Your goal> Exactly the lines from the start of the data below through the line that contains "Το κόλπο για" are to be copied, with pictures left out.

Information given>
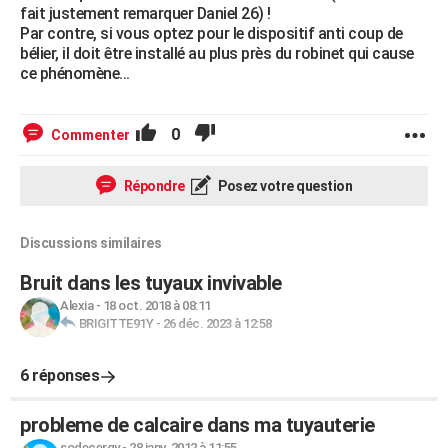
fait justement remarquer Daniel 26) !
Par contre, si vous optez pour le dispositif anti coup de
bélier, il doit être installé au plus près du robinet qui cause
ce phénomène...
0
Commenter
Répondre
Posez votre question
Discussions similaires
Bruit dans les tuyaux invivable
Alexia
-
18 oct. 2018 à 08:11
BRIGITTE91Y
-
26 déc. 2023 à 12:58
6 réponses
probleme de calcaire dans ma tuyauterie
sodecergy
-
28 janv. 2012 à 11:55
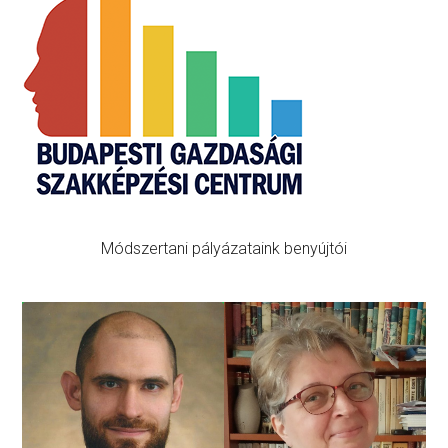
Primary
Sidebar
Módszertani pályázataink benyújtói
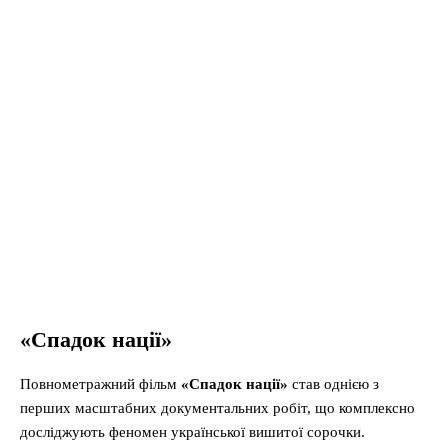
«Спадок нації»
Повнометражний фільм
«Спадок нації»
став однією з
перших масштабних документальних робіт, що комплексно
досліджують феномен української вишитої сорочки.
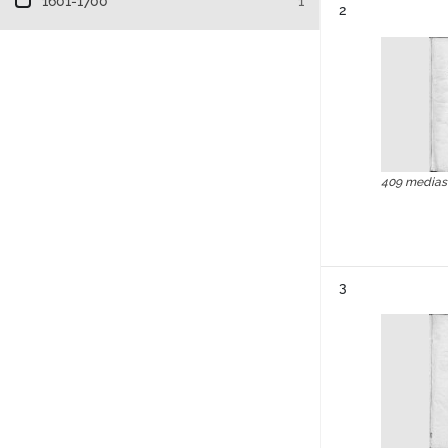
1601-1700
1
Résultat n°
2
409 medias
Résultat n°
3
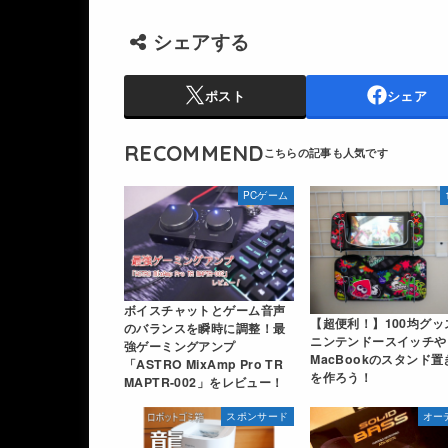
シェアする
ポスト
シェア
RECOMMEND
PCゲーム
ボイスチャットとゲーム音声
【超便利！】100均グッ
のバランスを瞬時に調整！最
ニンテンドースイッチや
強ゲーミングアンプ
MacBookのスタンド置
「ASTRO MixAmp Pro TR
を作ろう！
MAPTR-002」をレビュー！
スポンサード
オー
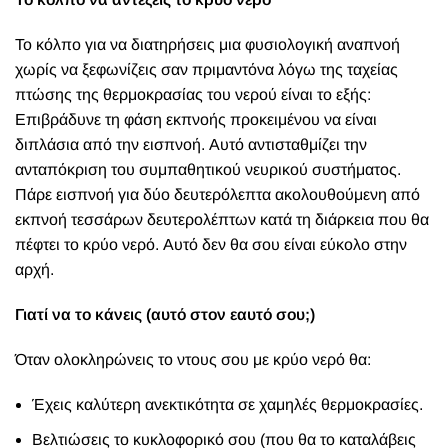
Το κόλπο για να διατηρήσεις μια φυσιολογική αναπνοή
χωρίς να ξεφωνίζεις σαν πριμαντόνα λόγω της ταχείας
πτώσης της θερμοκρασίας του νερού είναι το εξής:
Επιβράδυνε τη φάση εκπνοής προκειμένου να είναι
διπλάσια από την εισπνοή. Αυτό αντισταθμίζει την
ανταπόκριση του συμπαθητικού νευρικού συστήματος.
Πάρε εισπνοή για δύο δευτερόλεπτα ακολουθούμενη από
εκπνοή τεσσάρων δευτερολέπτων κατά τη διάρκεια που θα
πέφτει το κρύο νερό. Αυτό δεν θα σου είναι εύκολο στην
αρχή.
Γιατί να το κάνεις (αυτό στον εαυτό σου;)
Όταν ολοκληρώνεις το ντους σου με κρύο νερό θα:
Έχεις καλύτερη ανεκτικότητα σε χαμηλές θερμοκρασίες.
Βελτιώσεις το κυκλοφορικό σου (που θα το καταλάβεις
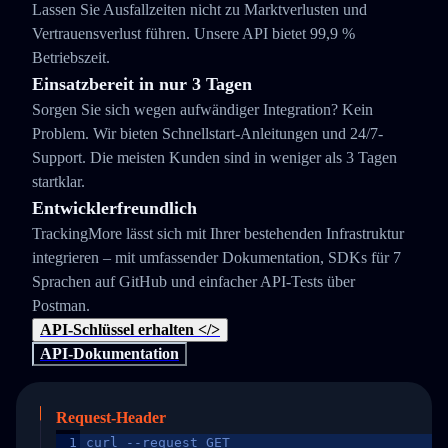
Lassen Sie Ausfallzeiten nicht zu Marktverlusten und
Vertrauensverlust führen. Unsere API bietet 99,9 %
Betriebszeit.
Einsatzbereit in nur 3 Tagen
Sorgen Sie sich wegen aufwändiger Integration? Kein
Problem. Wir bieten Schnellstart-Anleitungen und 24/7-
Support. Die meisten Kunden sind in weniger als 3 Tagen
startklar.
Entwicklerfreundlich
TrackingMore lässt sich mit Ihrer bestehenden Infrastruktur
integrieren – mit umfassender Dokumentation, SDKs für 7
Sprachen auf GitHub und einfacher API-Tests über
Postman.
API-Schlüssel erhalten </>
API-Dokumentation
Request-Header
1
curl --request GET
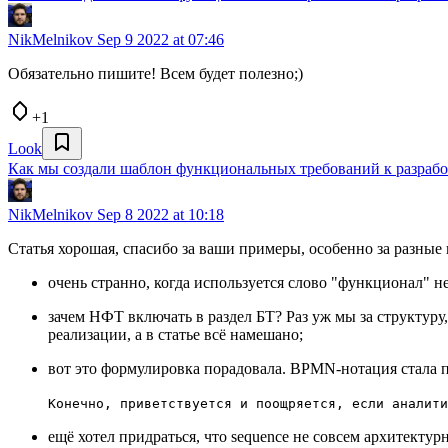
NikMelnikov
Sep 9 2022 at 07:46
Обязательно пишите! Всем будет полезно;)
+1
Look
Как мы создали шаблон функциональных требований к разраб
NikMelnikov
Sep 8 2022 at 10:18
Статья хорошая, спасибо за ваши примеры, особенно за разные 
очень странно, когда используется слово "функционал" 
зачем НФТ включать в раздел БТ? Раз уж мы за структуру
реализации, а в статье всё намешано;
вот это формулировка порадовала. BPMN-нотация стала
Конечно, приветствуется и поощряется, если аналити
ещё хотел придраться, что sequence не совсем архитектурн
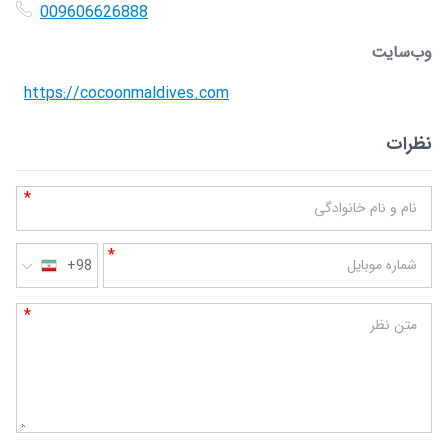
009606626888
وب‌سایت
https://cocoonmaldives.com
نظرات
*
نام و نام خانوادگی
*
شماره موبایل
+98
*
متن نظر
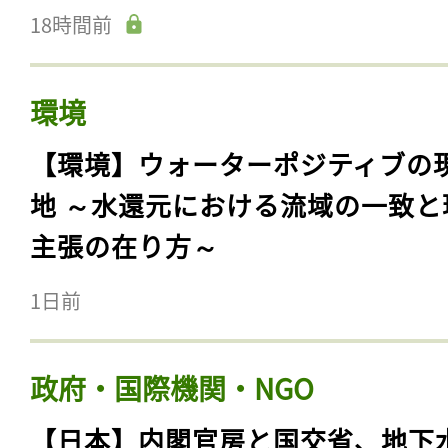
18時間前
環境
【環境】ウォーターポジティブの
地 ～水還元における流域の一致と
主張の在り方～
1日前
政府・国際機関・NGO
【日本】内閣官房と国交省、地下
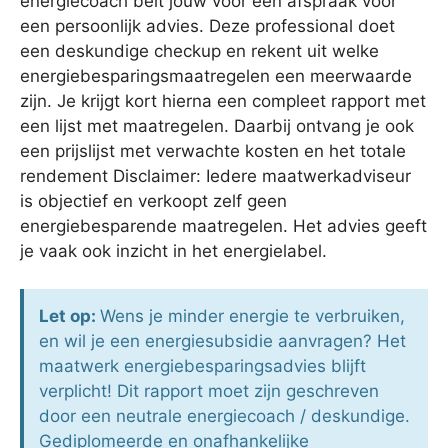
energiecoach belt jouw voor een afspraak voor
een persoonlijk advies. Deze professional doet
een deskundige checkup en rekent uit welke
energiebesparingsmaatregelen een meerwaarde
zijn. Je krijgt kort hierna een compleet rapport met
een lijst met maatregelen. Daarbij ontvang je ook
een prijslijst met verwachte kosten en het totale
rendement Disclaimer: Iedere maatwerkadviseur
is objectief en verkoopt zelf geen
energiebesparende maatregelen. Het advies geeft
je vaak ook inzicht in het energielabel.
Let op:
Wens je minder energie te verbruiken,
en wil je een energiesubsidie aanvragen? Het
maatwerk energiebesparingsadvies blijft
verplicht! Dit rapport moet zijn geschreven
door een neutrale energiecoach / deskundige.
Gediplomeerde en onafhankelijke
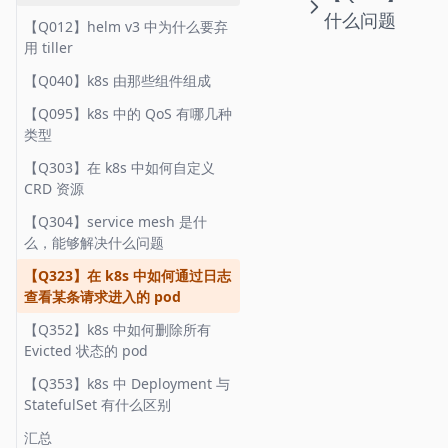
相交
【Q167】每个指针所占的存储空
【Q259】爬虫如何实现一个去重
分组 top 1 的数据
【Q054】简述TCP 的三次握手
你最喜欢哪一个
署一次需要多长时间，需要人为
存储和文件存储有什么区别
它的使用场景是什么
【Q016】后端的敏感数据在生产
如何快速搭建开发环境并让应用
什么问题
汇总
间是多少
器
【Q314】source 与 sh 执行脚本
【Q012】helm v3 中为什么要弃
干预吗
【Q093】如何实现一个 LRU
【Q024】在 postgres 中，查询
环境是如何配置的
跑起来
【Q087】什么是 CNAME 记录和
【Q041】CoW 策略指什么，
【Q063】SIGINT SIGTERM
【Q329】什么是一致性哈希，可
时有何区别
用 tiller
【Q172】C语言中 printf 与 puts
【Q261】当写爬虫时，因爬取过
时如何对 jsonb 数据格式化
A 记录
docker 中有哪些应用
【Q103】你在工作中遇到最有挑
【Q176】如何在数组中找出三个
SIGKILL 有什么区别
以解决什么问题
【Q020】如何实现一个分布式锁
【Q015】你们的前端项目是如何
有什么区别
多被禁掉 IP 怎么解决
【Q697】npm 执行命令传递参
【Q040】k8s 由那些组件组成
战的事情是什么
数之和为N
【Q158】数据库 postgres 与
在线上部署的
【Q120】TCP 是如何保证可靠性
【Q043】如何使用命令查看一个
【Q065】有没有使用过 oss，对
【Q343】如何查找地图中某个点
数时，为何需要双横线
【Q023】websocket 服务多节点
【Q174】TCP 三次握手发生在
【Q460】在服务端反爬虫有哪些
mysql 相比有哪些优劣
【Q095】k8s 中的 QoS 有哪几种
的
文件有多少字符以及多少行
【Q104】你在工作中遇到最受挫
【Q186】写一个关于全排列，全
象存储相比块存储和文件存储有
两公里内的餐厅
部署时会有什么问题，怎么解决
【Q018】当你使用 docker 部署
socket 建立的哪一步
策略
汇总
类型
折的事情是什么
组合的函数
什么优缺点
【Q180】当执行 SQL 语句
应用时，如何查看应用日志
【Q127】vpn 的原理是什么
【Q055】如何在 linux 中打印所
汇总
【Q026】如何对接口进行压力测
【Q298】如何创建一个进程
汇总
select * from user where id = 1
【Q303】在 k8s 中如何自定义
有环境变量
【Q105】你为什么从上家公司离
【Q188】大数乘法和大数加法
【Q106】什么是IO多路复用
试
【Q094】你们的前端代码上线部
【Q134】ssh 的原理是什么
时发什么了什么
CRD 资源
职
【Q433】在C语言中，void 是什
署一次需要多长时间，需要人为
【Q070】如何用 linux 命令输出
【Q288】如何求数组中的 TOP k
【Q115】文件系统中 mtime、
【Q029】websocket 如何向特定
【Q173】简述 UDP socket 建立
么意思
【Q207】什么是隔离级
干预吗
【Q304】service mesh 是什
文件的特定行
【Q113】如何看待 toB 与 toC
ctime 和 atime 指什么，都有什
的用户组推送消息
的过程
【Q412】对以下字符串进行压缩
么，能够解决什么问题
么不同
汇总
【Q208】在 postgres 中如何查
【Q101】你们后端代码上线部署
【Q096】cron 表达式 (* 10 * *
【Q216】你对未来的工作有什么
编码
【Q033】如何对接口进行限流
【Q174】TCP 三次握手发生在
看慢查询语句
一次需要多长时间
【Q323】在 k8s 中如何通过日志
*) 会如何触发
期待
【Q123】如何监控文件的变动
socket 建立的哪一步
【Q673】求给定数组中 N 个数相
【Q047】如何设计一个高并发系
查看某条请求进入的 pod
【Q209】如何得知一条 SQL 执
【Q165】什么是公有云，私有
【Q097】cron 表达式 (30 10 * *
【Q217】你对未来的三年规划和
加之和为 sum 所有可能集合
【Q138】一个守护进程的创建步
统
【Q182】简述 TCP 的四次挥手，
行的时长？
云，混合云以及多重云
【Q352】k8s 中如何删除所有
*) 会如何触发
五年规划是什么样的
骤是什么，如何用 C 语言创建
三次挥手可以吗
【Q681】求正序增长的正整数数
【Q101】你们后端代码上线部署
Evicted 状态的 pod
【Q212】在 postgres/mysql 中
【Q250】刚刚启动了一个服务，
【Q098】在 linux 中如何查看
【Q218】当你入职后发现压力过
组中，其和为 N 的两个数
【Q140】Node 中 cluster 的原
一次需要多长时间
【Q183】tcp 中 time_wait 堆积
如何判断当前版本是多少
如何知道这个服务对应的端口号
【Q353】k8s 中 Deployment 与
cron 执行的情况
大怎么办
理是什么
过多会有什么问题，为什么它超
是多少
【Q682】100层楼，两个玻璃
【Q107】什么是 Basic Auth 和
StatefulSet 有什么区别
【Q213】什么是隔离级，都有哪
时时间这么长
【Q114】如何查看一个文件的
【Q219】工作中你有没有很佩服
球，求最少多少次测出能摔碎玻
【Q170】什么是文件描述符 (file
Digest Auth
些隔离级
【Q400】如何评估一台服务器的
汇总
inode number
的人
璃球的楼层
descriptor)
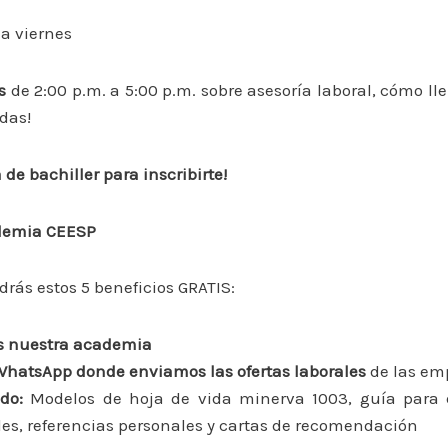
a viernes
s
de 2:00 p.m. a 5:00 p.m. sobre asesoría laboral, cómo l
rdas!
 de bachiller para inscribirte!
ademia CEESP
drás estos 5 beneficios GRATIS:
as nuestra academia
hatsApp donde enviamos las ofertas laborales
de las em
do:
Modelos de hoja de vida minerva 1003, guía para 
les, referencias personales y cartas de recomendación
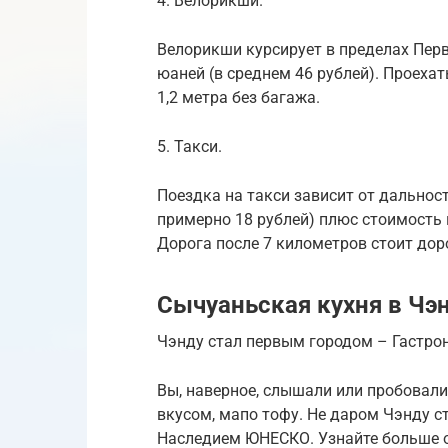
4. Велорикши.
Велорикши курсирует в пределах Пер
юаней (в среднем 46 рублей). Проехат
1,2 метра без багажа.
5. Такси.
Поездка на такси зависит от дальност
примерно 18 рублей) плюс стоимость 
Дорога после 7 километров стоит дор
Сычуаньская кухня в Чэ
Чэнду стал первым городом – Гастр
Вы, наверное, слышали или пробовали 
вкусом, мапо тофу. Не даром Чэнду 
Наследием ЮНЕСКО. Узнайте больше о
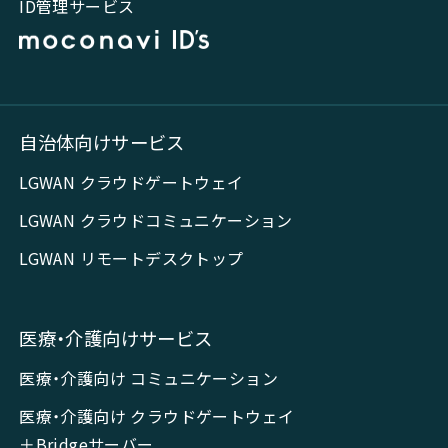
ID管理サービス
自治体向けサービス
LGWAN クラウドゲートウェイ
LGWAN クラウドコミュニケーション
LGWAN リモートデスクトップ
医療・介護向けサービス
医療・介護向け コミュニケーション
医療・介護向け クラウドゲートウェイ
＋Bridgeサーバー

Answer space>
fait justement remarquer Daniel 26) !
Par contre, si vous optez pour le dispositif anti coup de
bélier, il doit être installé au plus près du robinet qui cause
ce phénomène...
0
Commenter
Répondre
Posez votre question
Discussions similaires
Bruit dans les tuyaux invivable
Alexia
-
18 oct. 2018 à 08:11
BRIGITTE91Y
-
26 déc. 2023 à 12:58
6 réponses
probleme de calcaire dans ma tuyauterie
sodecergy
-
28 janv. 2012 à 11:55
Primary
Sidebar
Módszertani pályázataink benyújtói
«Спадок нації»
Повнометражний фільм
«Спадок нації»
став однією з
перших масштабних документальних робіт, що комплексно
досліджують феномен української вишитої сорочки.
1601-1700
1
Résultat n°
2
409 medias
Résultat n°
3
シェアする
ポスト
シェア
RECOMMEND
PCゲーム
ボイスチャットとゲーム音声
【超便利！】100均グッ
のバランスを瞬時に調整！最
ニンテンドースイッチや
強ゲーミングアンプ
MacBookのスタンド置
「ASTRO MixAmp Pro TR
を作ろう！
MAPTR-002」をレビュー！
スポンサード
オー
Το κόλπο για να διατηρήσεις μια φυσιολογική αναπνοή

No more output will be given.